Genevieve, the gamin-like French singer and comedian whose fractured English enchanted American TV viewers on Jack Paar's "Tonight Show" in the late 1950s and early '60s, has died. She was 83.
The Paris-born chanteuse, who lived for many years in East Hampton, N.Y., died Sunday of complications of a stroke at her home in Venice, Calif., said her stepson, Tony Mills.
Discovered by an American agent at Chez Genevieve, her Montmartre cafe where she not only did the cooking but entertained customers with her singing, Genevieve arrived in New York City in the spring of 1954.
Six months later, Genevieve (pronounced john-vee-EV) was headlining at the Plaza Hotel's Persian Room.
Her change in fortune primarily came as the result of one appearance on the "Blue Angel" summer TV showcase of her future son-in-law, Orson Bean. Her singing prompted critics to hail her as a female Maurice Chevalier and possible heiress to Edith Piaf's crown.
But it wasn't until she became a regular on the "Tonight Show" in 1957 that the singer with the large, liquid brown eyes and short, reddish-brown hair became a household name.
Her on-air mixture of gaiety and innocence captivated Paar's 8 million viewers. But she had no idea she had a natural flair for comedy until a few weeks after her Paar show debut, when she showed up ill with a high fever to sing one night.
"I didn't know that I could call in and say I was sick," she recalled in a 1975 interview with The Times. "So I went in and started to sing and was so sick I forget half the words. Nobody really knows it, except me and the musicians, not even Jack. But I went backstage and started to cry. I knew I was going to be thrown out."
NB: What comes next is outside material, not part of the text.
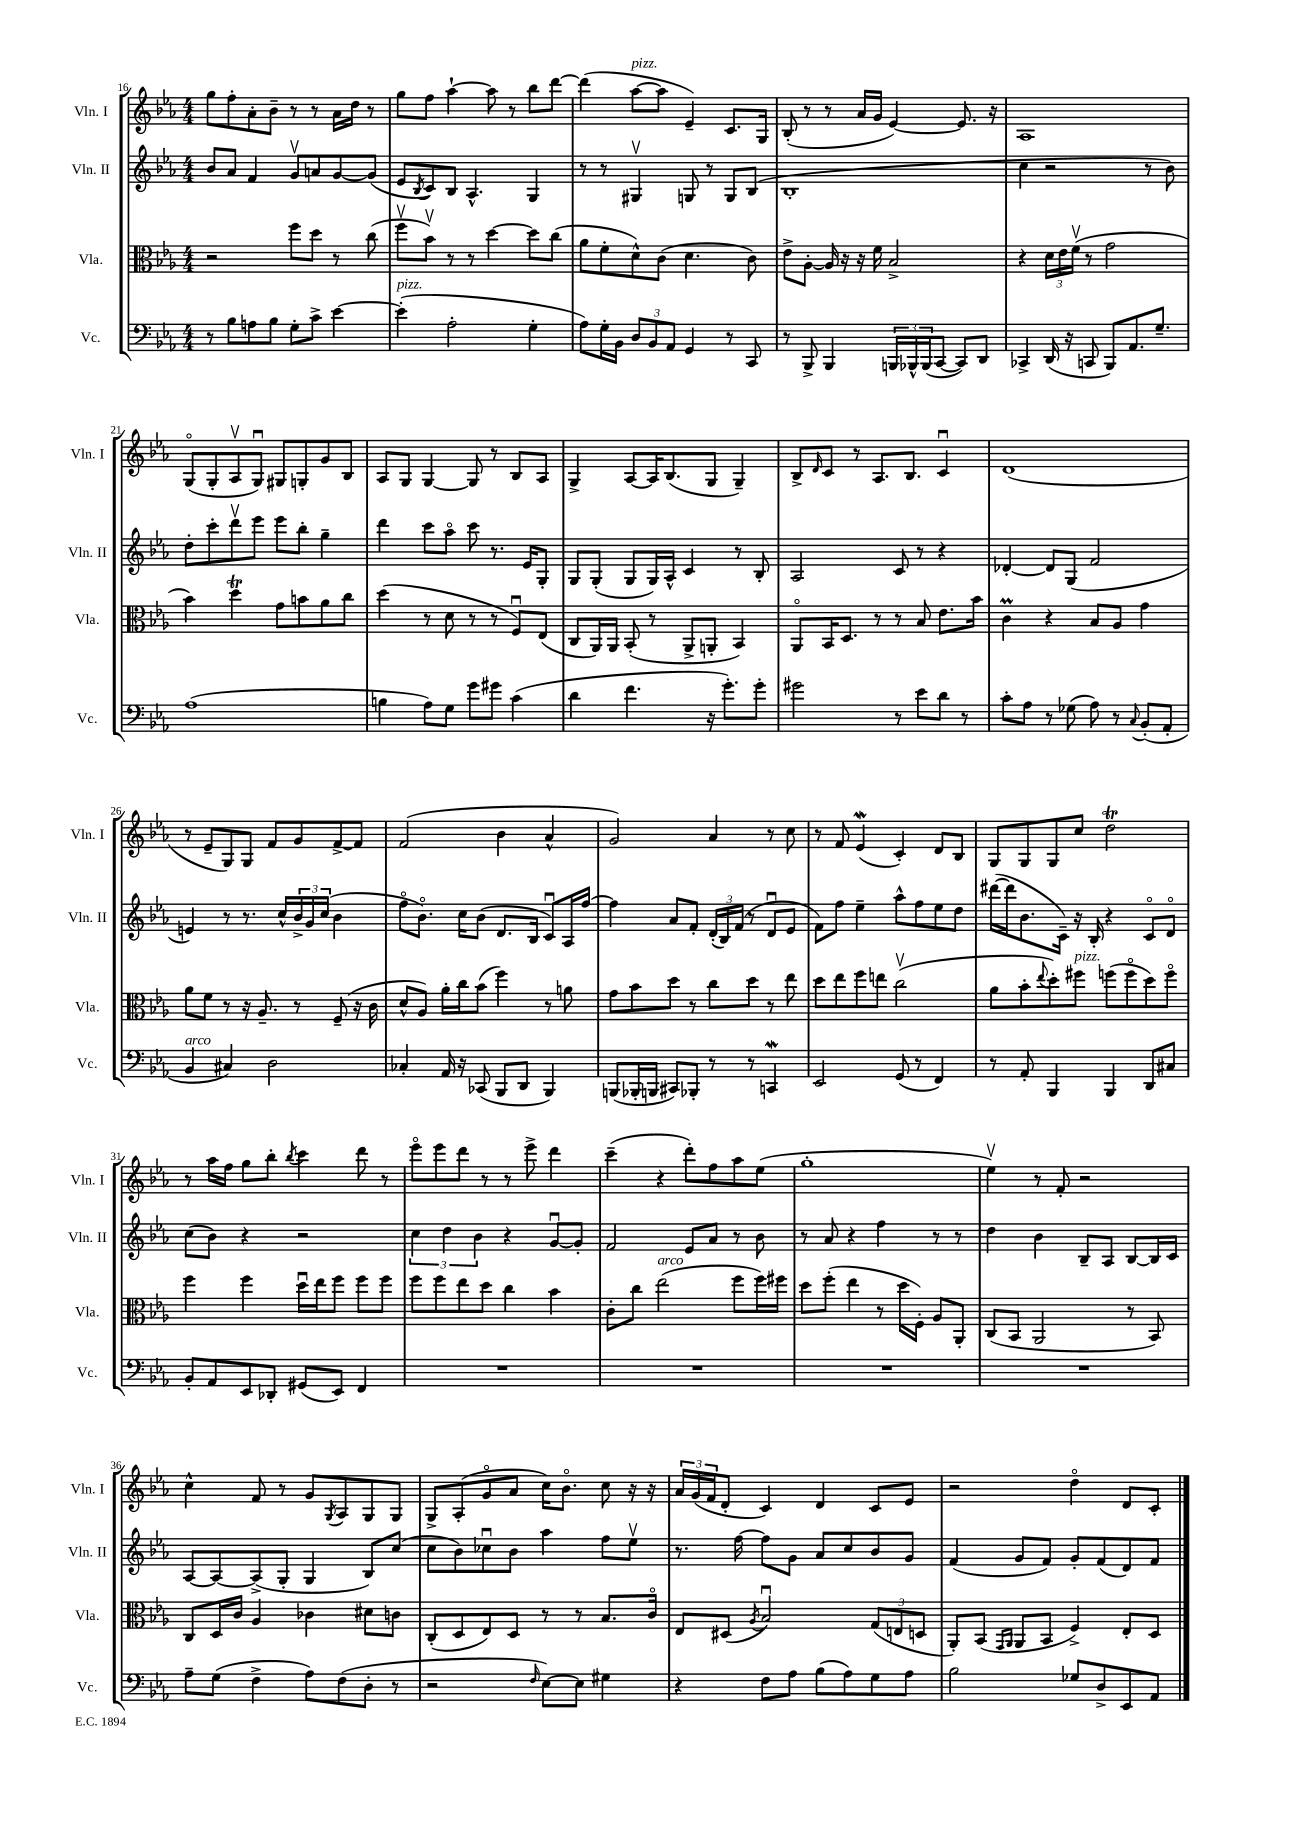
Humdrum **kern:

During the commercial break, "Someone told Jack that the French girl was crying. He came back. I couldn't speak English, and he didn't speak French. So he speak loud, and slow. 'What's ... the ... matter? You ... cry?' he ask me. I point to my head and say, 'Hot.' So he brings me onstage to talk and gives me a big cup of hot rum and honey."
She giggled. "You weren't supposed to drink alcohol on the air, so he tells the audience it's tea. But I was ha-ha-ha by the end of the show -- loaded. "
The more she drank, the funnier she became -- and the more the audience laughed.
Paar knew a good thing when he saw it, and on her subsequent appearances he had her sing less and talk more.
"Jack Paar just fell in love with her because her English was so bad, but it was cute," Mills said. "He'd actually have her read baseball scores, and everybody thought that was just hysterical.
"She was just sort of a bigger-than-life French pixie. That was basically her personality. She was this very adorable, cute French personality."
On one Paar show, Genevieve chopped off the long hair of stripper Gypsy Rose Lee, who thought Genevieve was only kidding when she offered to give her a haircut.
"When she sees the hair going down on the floor ... she was furious," Genevieve recalled in 1975. "But, cherie, she was lovely. After that, she keep her hair short all her life until she died."
Mills said his stepmother toured in Cole Porter's "Can-Can" and other stock productions, and "worked the big rooms" in New York City when she wasn't appearing with Paar and, later, on "The Merv Griffin Show." She also toured with a one-woman show, "An Evening with Genevieve."
She was born Ginette Marguerite Auger, but became Genevieve when the priest at her baptism told her parents that Ginette was the diminutive for Genevieve and that the church required that an infant's given name include that of a saint.
With $4,000 from her father, a prosperous construction contractor, she opened Chez Genevieve in 1949. After firing her chef for stealing from her and showing up for work drunk, she took over the cooking and, at the urging of her friends, began singing to her customers.
In 1960, she married television producer Ted Mills, whom she had met four years earlier when she appeared in the NBC special "Maurice Chevalier's Paris." Her husband died last August.
Genevieve, who retired from show business in the late '60s, never really lost her endearing French accent.
"Her accent became so much a part of her, she never really improved it," Mills said.
In addition to her stepson, an Oakland resident, Genevieve is survived by her two stepdaughters, Hilary Mills Loomis, of New York City, and Alley Mills Bean, of Venice; and three step-grandchildren.